Image and Sequence FWS 2008-09
In our culture we are bombarded by images, as artworks and as advertising, in still single images and in sequential, time-based works, in increasingly rare one-of-a-kind works and in mass-produced print, film, video and other broadcast media. We are born into a cultural soup of images, but to swim and navigate through it we must learn how to read visual culture, to engage with it critically, to negotiate what useful meanings we can draw from it and to express ourselves fluently and effectively in it.
In Image and Sequence we will approach visual culture, both still and time-based, as audience and as producers. Students who are serious about pursuing the visual and/or media arts as an area of emphasis at Evergreen are welcome to join us. We will explore the ethics of image making, the idea of art as a dialogue between creator and viewer, and the influence of time on artists’ practices, sequential works and the viewing experience. We will tackle the question of how to make art that addresses a mass audience, but maintains honesty and integrity. Through intensive workshops in a wide variety of 2D techniques including animation, drawing, painting, digital imaging, color theory, book arts and books for the web, students will develop the technical and process skills
necessary to pursue independent work.
We will emphasize observational drawing, learning visual language, building a personal vocabulary of imagery, and working collaboratively with other artists.
Contemporary artists often explore ideas by creating a series of related works. Themes for the series may be autobiographical or philosophical. They may critique social institutions, or advocate for environmental or cultural change. The series may be more process oriented, where each new piece is informed by an earlier one. With this perspective, students will learn strategies such as journaling, critiques and visual research for developing thematic work. Through a series of case studies, we will explore alternative artistic processes. For example, students will participate in a case study of Basia Irland’s Gathering of Waters project along the Nisqually River.
Articulating and taking responsibility for one's own work is a high priority; therefore, readings and viewing work will be accompanied by assignments that ask students to explore artists’ statements, manifestos and other forms of critical writing.
Students should plan on four very full days of in-class work with additional time required to complete reading, writing and creative assignments and gain technical proficiencies. Many studio projects will be assigned on Tuesday, to be executed on Thursday for the Friday morning critique. Other creative assignments will require two or more weeks to develop concepts and produce finished work. The program has dedicated studio space that student may access 24 hours per day.

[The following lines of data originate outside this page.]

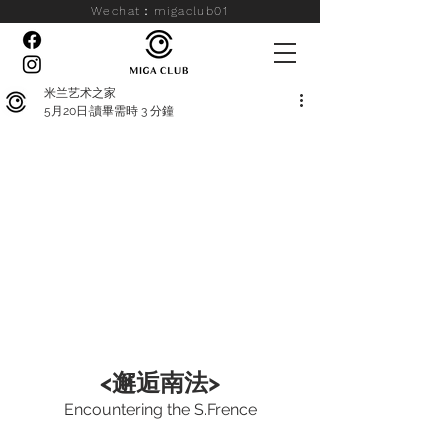
Wechat：migaclub01
米兰艺术之家
5月20日
讀畢需時 3 分鐘
<邂逅南法>
Encountering the S.Frence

Credit will be awarded on the basis of timely completion of all assignments, good attendance and the effort and integrity with which each student approaches the work.
Fall Quarter Outline:
In the fall we will build foundational skills in visual and media literacy through readings, screenings and seminars on books, graphic novels, films and other artworks. Drawing workshops will focus on essential observational and drawing concepts and techniques, exercising these alternately between the creation of still and animated imagery. During a required three-day field trip in October students will expand these skills in the field as we work with Basia Irland on her “Gathering of Waters” project. The thematic focus will be on developing formal and critical vocabularies and analysis skills as students explore different artists’ approaches to creating single and sequential images and learn about the art historical and social contexts of their work.
Winter Quarter Outline:
Workshops will expand on fall’s skills to investigate color and depth through watercolor painting, collage and animation techniques. We will also explore some simple artist book structures and gain an introduction to digital imaging in Photoshop. The thematic focus for part of the quarter will be on Art and Mass culture, specifically the development of mass media and artist’s responses to it in the 20th century. The other half of the quarter we will turn our attention to the body, mass culture and the self. Students will explore ideas about the representation of the body and explore different approaches to self-portraiture and self-figuration.
Spring Quarter Outline:
In Spring students will apply their visual art and animation skills to digital imaging and presentation, producing zines, digital books for the web and a web portfolio. We will learn InDesign and After Effects. The thematic focus of the first half of the quarter will be on artists’ responses to environmental concerns. At the same time, each student will develop a concept for a final project in drawing, painting, digital photography, book arts or animation. The second half of the quarter will be devoted to production of that project.
This program is preparatory for careers and future studies in visual arts, media arts, education and communications.
Special expenses: $250 per quarter for art supplies and fall quarter field trip, $100 for digital media materials.